> **DIRECTIONS FOR THIS TASK**:
Transcribe all the lines below exactly. Omit the pictures.

#### RECORDS FOR THE TASK

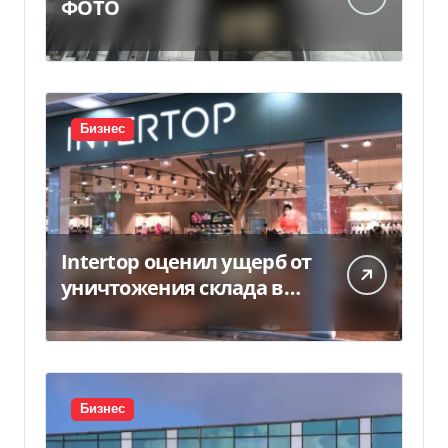
ФОТО
Бизнес
Intertop оценил ущерб от
уничтожения склада в
450 млн грн
Бизнес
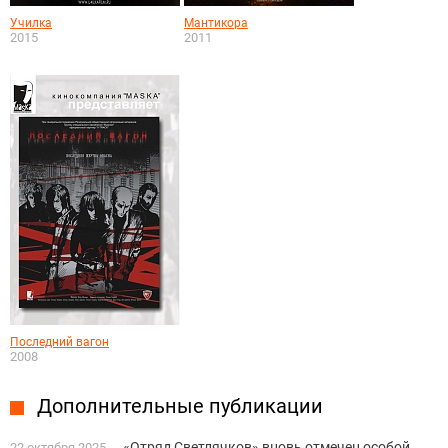
Училка
Мантикора
2015
2011
Последний вагон
2008
Дополнительные публикации
«Отряд Светлячков» вновь отмечен особой
22 октября 2025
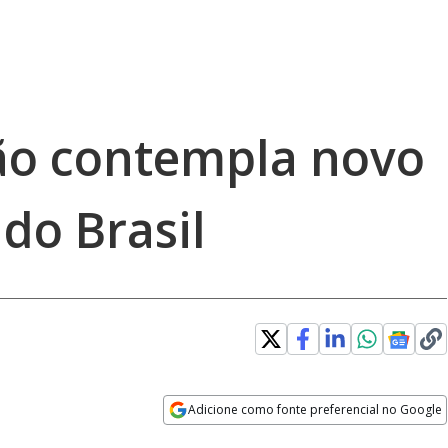
ão contempla novo
do Brasil
Adicione como fonte preferencial no Google
Opens in new window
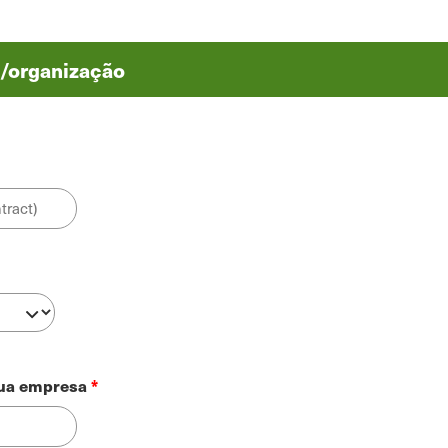
/organização
sua empresa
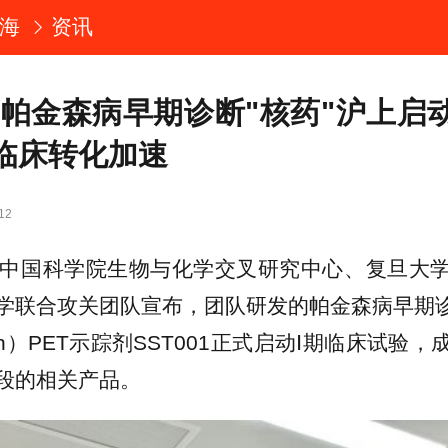
海
资讯
!帕金森病早期诊断"核药"沪上启
临床转化加速
12
，中国科学院生物与化学交叉研究中心、复旦大
学联合攻关团队宣布，团队研发的帕金森病早期诊
yn）PET示踪剂SST001正式启动Ⅰ期临床试验
段的相关产品。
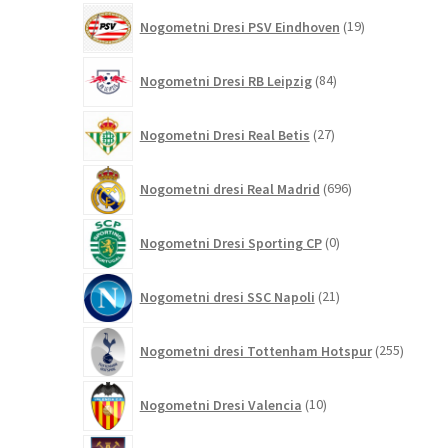
19
Nogometni Dresi PSV Eindhoven
19
izdelkov
84
Nogometni Dresi RB Leipzig
84
izdelkov
27
Nogometni Dresi Real Betis
27
izdelkov
696
Nogometni dresi Real Madrid
696
izdelkov
0
Nogometni Dresi Sporting CP
0
izdelkov
21
Nogometni dresi SSC Napoli
21
izdelkov
255
Nogometni dresi Tottenham Hotspur
255
izdelko
10
Nogometni Dresi Valencia
10
izdelkov
12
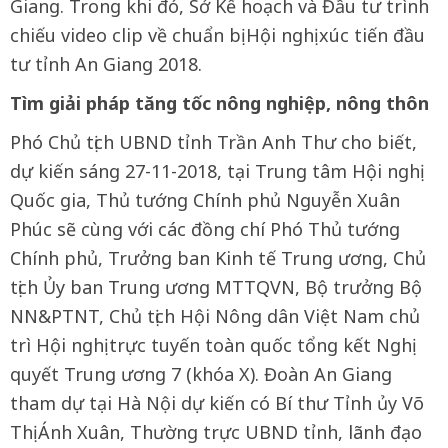
Giang. Trong khi đó, Sở Kế hoạch và Đầu tư trình
chiếu video clip về chuẩn bị Hội nghị xúc tiến đầu
tư tỉnh An Giang 2018.
Tìm giải pháp tăng tốc nông nghiệp, nông thôn
Phó Chủ tịch UBND tỉnh Trần Anh Thư cho biết,
dự kiến sáng 27-11-2018, tại Trung tâm Hội nghị
Quốc gia, Thủ tướng Chính phủ Nguyễn Xuân
Phúc sẽ cùng với các đồng chí Phó Thủ tướng
Chính phủ, Trưởng ban Kinh tế Trung ương, Chủ
tịch Ủy ban Trung ương MTTQVN, Bộ trưởng Bộ
NN&PTNT, Chủ tịch Hội Nông dân Việt Nam chủ
trì Hội nghị trực tuyến toàn quốc tổng kết Nghị
quyết Trung ương 7 (khóa X). Đoàn An Giang
tham dự tại Hà Nội dự kiến có Bí thư Tỉnh ủy Võ
Thị Ánh Xuân, Thường trực UBND tỉnh, lãnh đạo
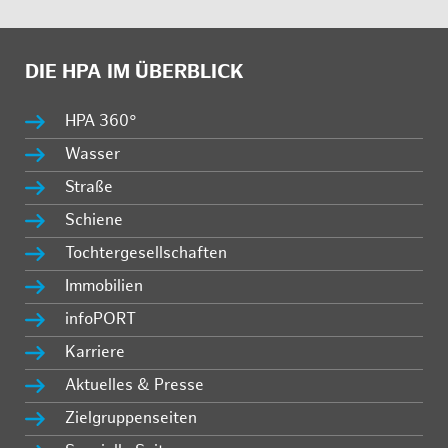
DIE HPA IM ÜBERBLICK
HPA 360°
Wasser
Straße
Schiene
Tochtergesellschaften
Immobilien
infoPORT
Karriere
Aktuelles & Presse
Zielgruppenseiten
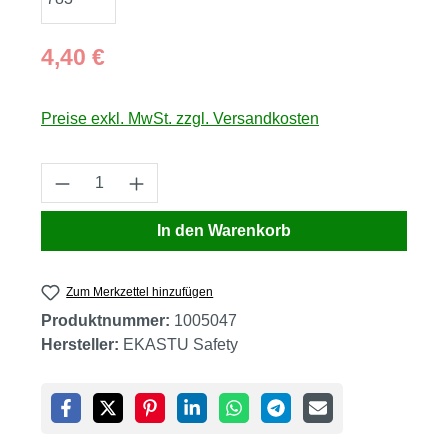
Regulärer Preis:
4,40 €
Preise exkl. MwSt. zzgl. Versandkosten
Produkt Anzahl: Gib den gewünschten Wert
In den Warenkorb
Zum Merkzettel hinzufügen
Produktnummer:
1005047
Hersteller:
EKASTU Safety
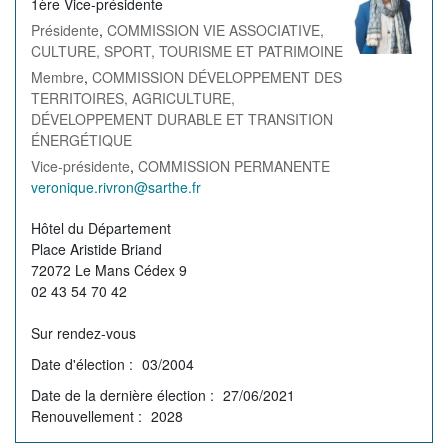
1ère Vice-présidente
l'élu(e)
Présidente
,
COMMISSION VIE ASSOCIATIVE,
CULTURE, SPORT, TOURISME ET PATRIMOINE
Membre
,
COMMISSION DÉVELOPPEMENT DES
TERRITOIRES, AGRICULTURE,
DÉVELOPPEMENT DURABLE ET TRANSITION
ÉNERGÉTIQUE
Vice-présidente
,
COMMISSION PERMANENTE
Courriel
veronique.rivron@sarthe.fr
de
Permanence
Hôtel du Département
l'élu(e)
Place Aristide Briand
72072 Le Mans Cédex 9
02 43 54 70 42
Sur rendez-vous
Date d'élection
03/2004
Date de la dernière élection
27/06/2021
Renouvellement
2028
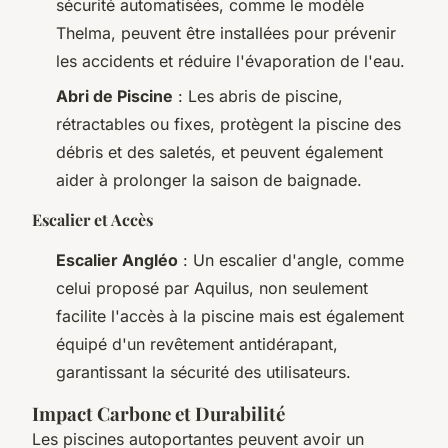
sécurité automatisées, comme le modèle
Thelma, peuvent être installées pour prévenir
les accidents et réduire l'évaporation de l'eau.
Abri de Piscine
: Les abris de piscine,
rétractables ou fixes, protègent la piscine des
débris et des saletés, et peuvent également
aider à prolonger la saison de baignade.
Escalier et Accès
Escalier Angléo
: Un escalier d'angle, comme
celui proposé par Aquilus, non seulement
facilite l'accès à la piscine mais est également
équipé d'un revêtement antidérapant,
garantissant la sécurité des utilisateurs.
Impact Carbone et Durabilité
Les piscines autoportantes peuvent avoir un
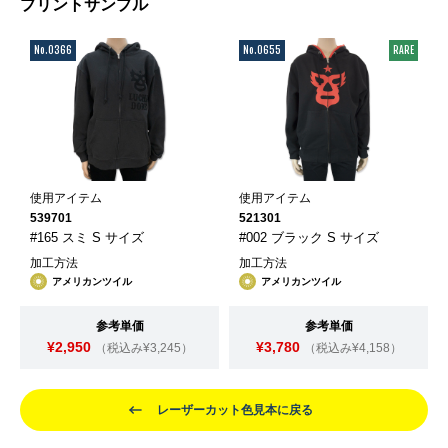
プリントサンプル
No.0366
No.0655
RARE
使用アイテム
使用アイテム
539701
521301
#165 スミ S サイズ
#002 ブラック S サイズ
加工方法
加工方法
アメリカンツイル
アメリカンツイル
参考単価
参考単価
¥2,950
¥3,780
（税込み¥3,245）
（税込み¥4,158）
レーザーカット色見本に戻る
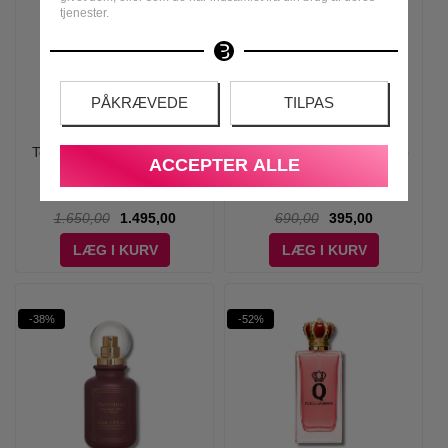
tjenester.
PÅKRÆVEDE
TILPAS
Tom Ford - Cherry Smoke
Jimmy Choo - I Want Choo
ACCEPTER ALLE
Eau de Parfum - 30 ml
Forever - 60 ml - Edp
1.650,00
1.495,00
690,00
395,00
LÆG I KURV
LÆG I KURV
-38%
-52%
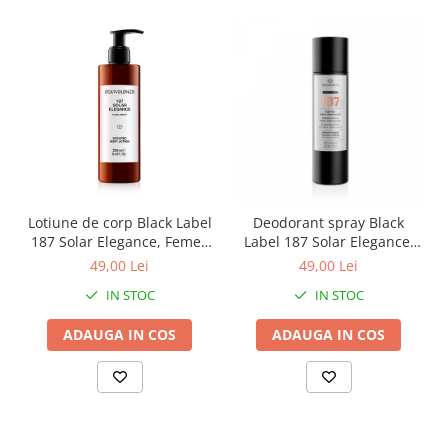
Lotiune de corp Black Label
Deodorant spray Black
187 Solar Elegance, Femei,
Label 187 Solar Elegance,
Equivalenza, 250 ml
Femei, Equivalenza, 150ml
49,00 Lei
49,00 Lei
IN STOC
IN STOC
ADAUGA IN COS
ADAUGA IN COS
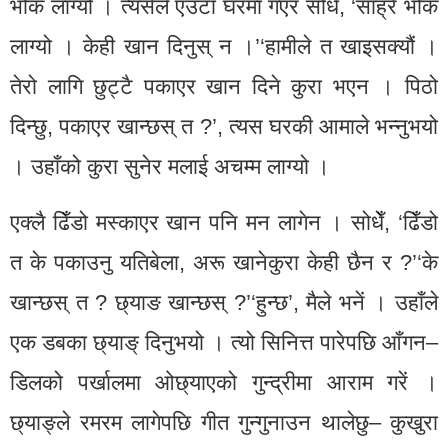
भोक लाग्यो । त्यसैले एउटा घरमा गएर सोधेँ, ‘साह्रै भोक
लाग्यो । केही खान दिनुस् न ।’‘हामीले त खाइसक्यौं ।
तेरो लागि छुट्टै पकाएर खान दिने कुरा भएन । पिठो
दिन्छु, पकाएर खान्छस् त ?’, त्यस घरकी आमाले भन्नुभयो
। उहाँको कुरा सुनेर मलाई अचम्म लाग्यो ।
एक्लै ढिँडो मस्काएर खान पनि मन लागेन । सोधेँ, ‘ढिँडो
त के पकाउनु यतिबेला, अरू खानेकुरा केही छैन र ?’‘के
खान्छस् त ? छ्याङ खान्छस् ?’‘हुन्छ’, मैले भनें । उहाँले
एक डबका छ्याङ् दिनुभयो । त्यो सिनित्त पारेपछि आँगन–
डिलको पर्खालमा ओछ्याएको गुन्द्रीमा आराम गरें ।
छ्याङ्ले रमरम लागेपछि गीत गुन्गुनाउन थालेछु– कुखुरा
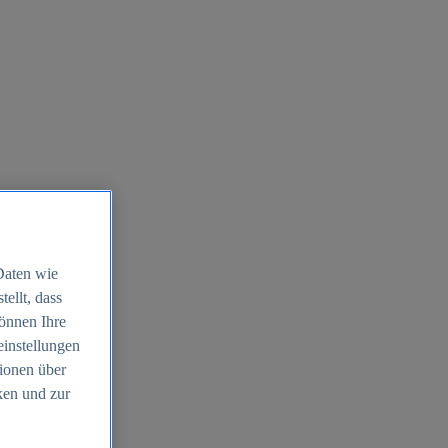
Daten wie
ellt, dass
können Ihre
einstellungen
ionen über
ken und zur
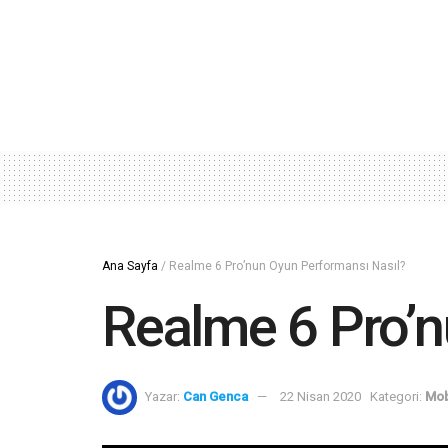
Ana Sayfa
/
Realme 6 Pro’nun Oyun Performansı Nasıl?
Realme 6 Pro’n
Yazar:
Can Genca
22 Nisan 2020
Kategori:
Mob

########

> **ANSWER SECTION**:
ФОТО
Бизнес
Intertop оценил ущерб от
уничтожения склада в
450 млн грн
Бизнес
Училка
Мантикора
2015
2011
Последний вагон
2008
Дополнительные публикации
«Отряд Светлячков» вновь отмечен особой
22 октября 2025
ão contempla novo
do Brasil
Adicione como fonte preferencial no Google
Opens in new window
/organização
sua empresa
海
资讯
!帕金森病早期诊断"核药"沪上启
临床转化加速
12
，中国科学院生物与化学交叉研究中心、复旦大
学联合攻关团队宣布，团队研发的帕金森病早期诊
yn）PET示踪剂SST001正式启动Ⅰ期临床试验
段的相关产品。
19
Nogometni Dresi PSV Eindhoven
19
izdelkov
84
Nogometni Dresi RB Leipzig
84
izdelkov
27
Nogometni Dresi Real Betis
27
izdelkov
696
Nogometni dresi Real Madrid
696
izdelkov
0
Nogometni Dresi Sporting CP
0
izdelkov
21
Nogometni dresi SSC Napoli
21
izdelkov
255
Nogometni dresi Tottenham Hotspur
255
izdelko
10
Nogometni Dresi Valencia
10
izdelkov
12
Giang. Trong khi đó, Sở Kế hoạch và Đầu tư trình
chiếu video clip về chuẩn bị Hội nghị xúc tiến đầu
tư tỉnh An Giang 2018.
Tìm giải pháp tăng tốc nông nghiệp, nông thôn
Phó Chủ tịch UBND tỉnh Trần Anh Thư cho biết,
dự kiến sáng 27-11-2018, tại Trung tâm Hội nghị
Quốc gia, Thủ tướng Chính phủ Nguyễn Xuân
Phúc sẽ cùng với các đồng chí Phó Thủ tướng
Chính phủ, Trưởng ban Kinh tế Trung ương, Chủ
tịch Ủy ban Trung ương MTTQVN, Bộ trưởng Bộ
NN&PTNT, Chủ tịch Hội Nông dân Việt Nam chủ
trì Hội nghị trực tuyến toàn quốc tổng kết Nghị
quyết Trung ương 7 (khóa X). Đoàn An Giang
tham dự tại Hà Nội dự kiến có Bí thư Tỉnh ủy Võ
Thị Ánh Xuân, Thường trực UBND tỉnh, lãnh đạo
DIE HPA IM ÜBERBLICK
HPA 360°
Wasser
Straße
Schiene
Tochtergesellschaften
Immobilien
infoPORT
Karriere
Aktuelles & Presse
Zielgruppenseiten
Regulärer Preis:
4,40 €
Preise exkl. MwSt. zzgl. Versandkosten
Produkt Anzahl: Gib den gewünschten Wert
In den Warenkorb
Zum Merkzettel hinzufügen
Produktnummer:
1005047
Hersteller:
EKASTU Safety
1ère Vice-présidente
l'élu(e)
Présidente
,
COMMISSION VIE ASSOCIATIVE,
CULTURE, SPORT, TOURISME ET PATRIMOINE
Membre
,
COMMISSION DÉVELOPPEMENT DES
TERRITOIRES, AGRICULTURE,
DÉVELOPPEMENT DURABLE ET TRANSITION
ÉNERGÉTIQUE
Vice-présidente
,
COMMISSION PERMANENTE
Courriel
veronique.rivron@sarthe.fr
de
Permanence
Hôtel du Département
l'élu(e)
Place Aristide Briand
72072 Le Mans Cédex 9
02 43 54 70 42
Sur rendez-vous
Date d'élection
03/2004
Date de la dernière élection
27/06/2021
Renouvellement
2028
sécurité automatisées, comme le modèle
Thelma, peuvent être installées pour prévenir
les accidents et réduire l'évaporation de l'eau.
Abri de Piscine
: Les abris de piscine,
rétractables ou fixes, protègent la piscine des
débris et des saletés, et peuvent également
aider à prolonger la saison de baignade.
Escalier et Accès
Escalier Angléo
: Un escalier d'angle, comme
celui proposé par Aquilus, non seulement
facilite l'accès à la piscine mais est également
équipé d'un revêtement antidérapant,
garantissant la sécurité des utilisateurs.
Impact Carbone et Durabilité
Les piscines autoportantes peuvent avoir un
プリントサンプル
No.0366
No.0655
RARE
使用アイテム
使用アイテム
539701
521301
#165 スミ S サイズ
#002 ブラック S サイズ
加工方法
加工方法
アメリカンツイル
アメリカンツイル
参考単価
参考単価
¥2,950
¥3,780
（税込み¥3,245）
（税込み¥4,158）
レーザーカット色見本に戻る
tjenester.
PÅKRÆVEDE
TILPAS
Tom Ford - Cherry Smoke
Jimmy Choo - I Want Choo
ACCEPTER ALLE
Eau de Parfum - 30 ml
Forever - 60 ml - Edp
1.650,00
1.495,00
690,00
395,00
LÆG I KURV
LÆG I KURV
-38%
-52%
Lotiune de corp Black Label
Deodorant spray Black
187 Solar Elegance, Femei,
Label 187 Solar Elegance,
Equivalenza, 250 ml
Femei, Equivalenza, 150ml
49,00 Lei
49,00 Lei
IN STOC
IN STOC
ADAUGA IN COS
ADAUGA IN COS
भोक लाग्यो । त्यसैले एउटा घरमा गएर सोधेँ, ‘साह्रै भोक
लाग्यो । केही खान दिनुस् न ।’‘हामीले त खाइसक्यौं ।
तेरो लागि छुट्टै पकाएर खान दिने कुरा भएन । पिठो
दिन्छु, पकाएर खान्छस् त ?’, त्यस घरकी आमाले भन्नुभयो
। उहाँको कुरा सुनेर मलाई अचम्म लाग्यो ।
एक्लै ढिँडो मस्काएर खान पनि मन लागेन । सोधेँ, ‘ढिँडो
त के पकाउनु यतिबेला, अरू खानेकुरा केही छैन र ?’‘के
खान्छस् त ? छ्याङ खान्छस् ?’‘हुन्छ’, मैले भनें । उहाँले
एक डबका छ्याङ् दिनुभयो । त्यो सिनित्त पारेपछि आँगन–
डिलको पर्खालमा ओछ्याएको गुन्द्रीमा आराम गरें ।
छ्याङ्ले रमरम लागेपछि गीत गुन्गुनाउन थालेछु– कुखुरा
Daten wie
ellt, dass
können Ihre
einstellungen
ionen über
ken und zur
Ana Sayfa
/
Realme 6 Pro’nun Oyun Performansı Nasıl?
Realme 6 Pro’n
Yazar:
Can Genca
22 Nisan 2020
Kategori:
Mob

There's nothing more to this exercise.